Started Apr 29, 2013 | Discussions thread
TrojMacReady Veteran Member • Posts: 8,729
Re: Sony money maker

sean lancaster wrote:

liquid stereo wrote:

Frenske wrote:

Rashkae wrote:

andreac75 wrote:

It is from sonyalpharumors that usually has good news and not fakes

You *do* understand what a "rumor" is, right? And how often SAR has gotten it wrong?

As for the mirrorless cameras, it's pretty much well known that Sony is focusing on a FF NEX as well as eliminating SLT entirely, but that this may only pop up in 2014.

Is a full frame NEX not just a rumor too? I honestly don't see the point of a FF NEX. A tiny camera  behind a mammoth full-frame lens.

We all knew that the SLT will disappear when the on-sensor-focussing improved. That the SLT cameras will disappear is not surprise and not even an rumor. The only surprise/rumor is the speed that it happened. Maybe Sony had a break-through with a new focussing method, although it might be just an incremental improvement since some camera producers already managed reliable and semi-fast focussing in cameras.

I believe that is the point of a full-frame NEX. The NEX line is popular. Sony makes full-frame sensors. They have all the bits. I think its quite rational that they attempt to increase sales, profit, market-share.

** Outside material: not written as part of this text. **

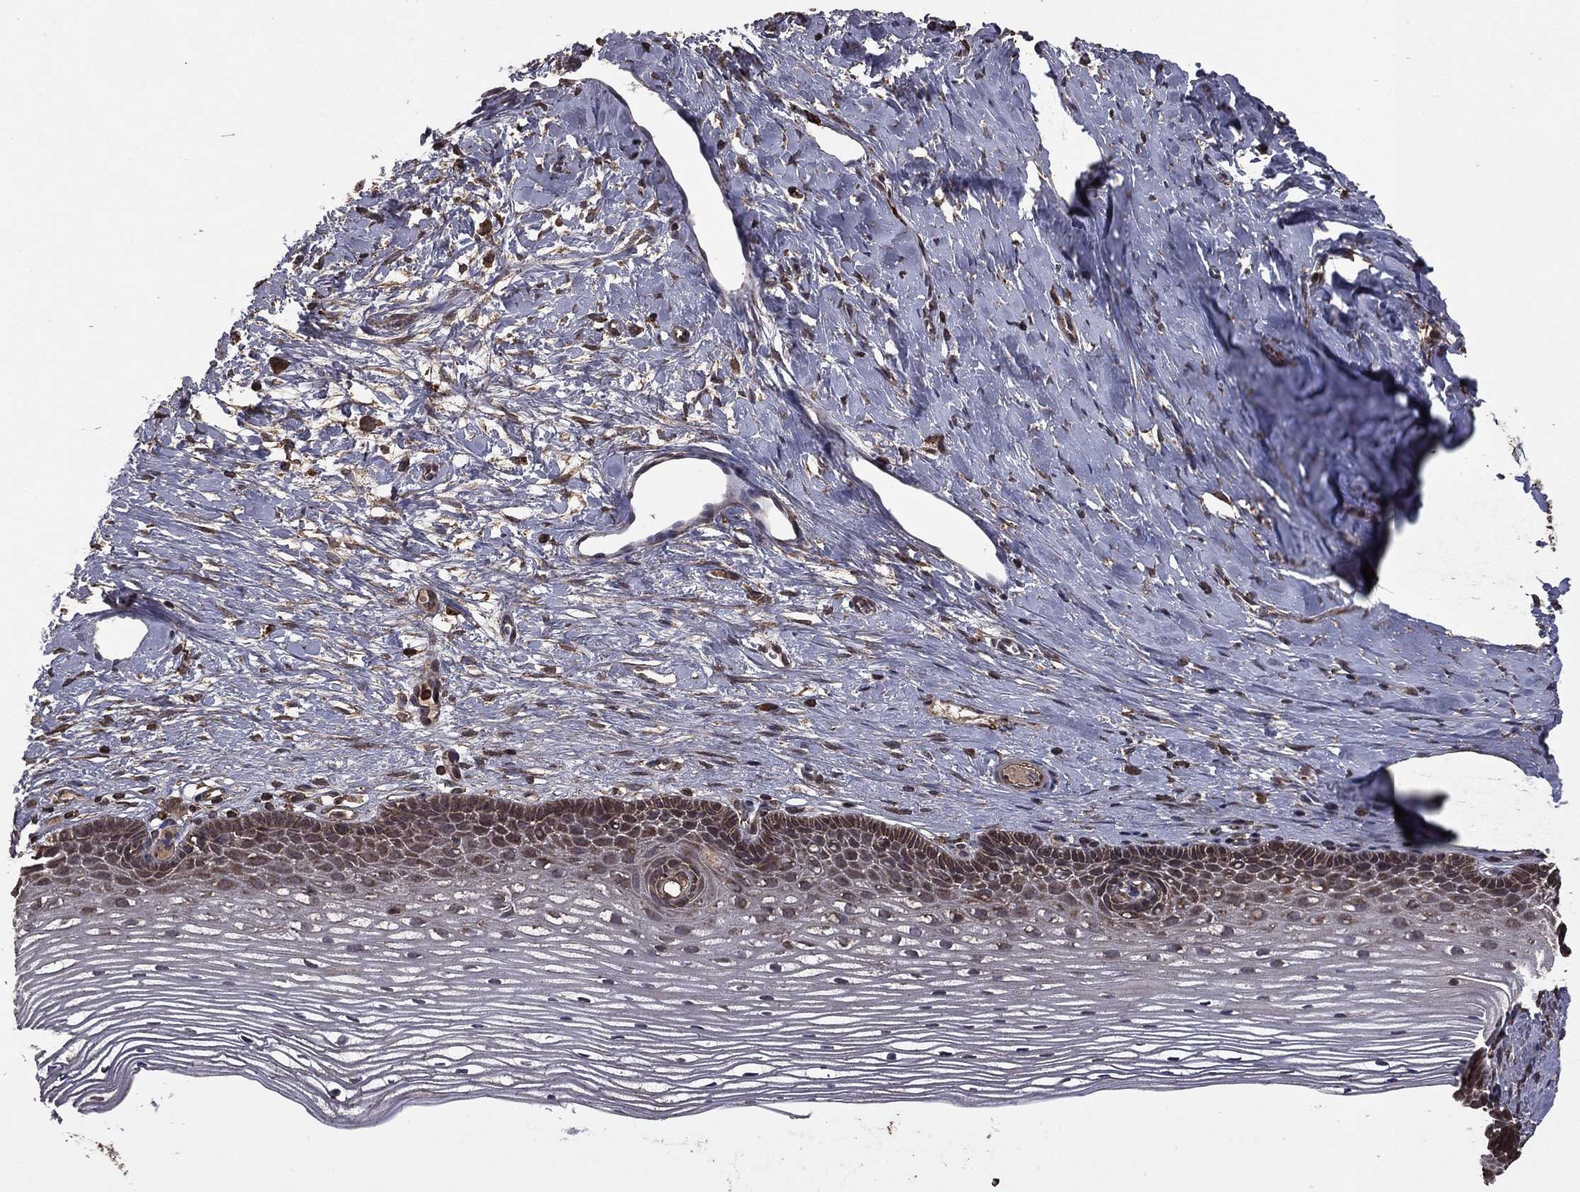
{"staining": {"intensity": "negative", "quantity": "none", "location": "none"}, "tissue": "cervix", "cell_type": "Glandular cells", "image_type": "normal", "snomed": [{"axis": "morphology", "description": "Normal tissue, NOS"}, {"axis": "topography", "description": "Cervix"}], "caption": "Glandular cells show no significant protein staining in normal cervix. (Stains: DAB (3,3'-diaminobenzidine) immunohistochemistry with hematoxylin counter stain, Microscopy: brightfield microscopy at high magnification).", "gene": "BIRC6", "patient": {"sex": "female", "age": 40}}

Sony certainly didn't have a breakthrough on the focusing speed of the RX1. This is important to note because the RX1 has the small body like the NEX system, but the RX1 has a FF sensor. But even on this flagship concept model, the focusing speed leaves much to be desired compared to the worst DSLRs . . . darn it.

A few things to keep in mind. The lens was designed to be as compact as possible, not to be the fastest possible focusing lens. The camera designers recently commented on this and stated that the large elements are part of the cause. The other is the fact that it's CDAF, not PDAF.

Even if the next generation of APS-C sensors is capable of fast on sensor PDAF, FF sensors are likely to take longer to develop, since faster read out speeds (very important for on sensor PDAF) are always much harder to achieve as sensor size goes up.

I didn't see a jump in focusing speed from the 5N to the 5R

The latter is capable of PDAF, the former is not and the latter can do follow focus in certain situations (with acceptable results, not comparable to good DSLR/SLT follow focus yet), the former really can't.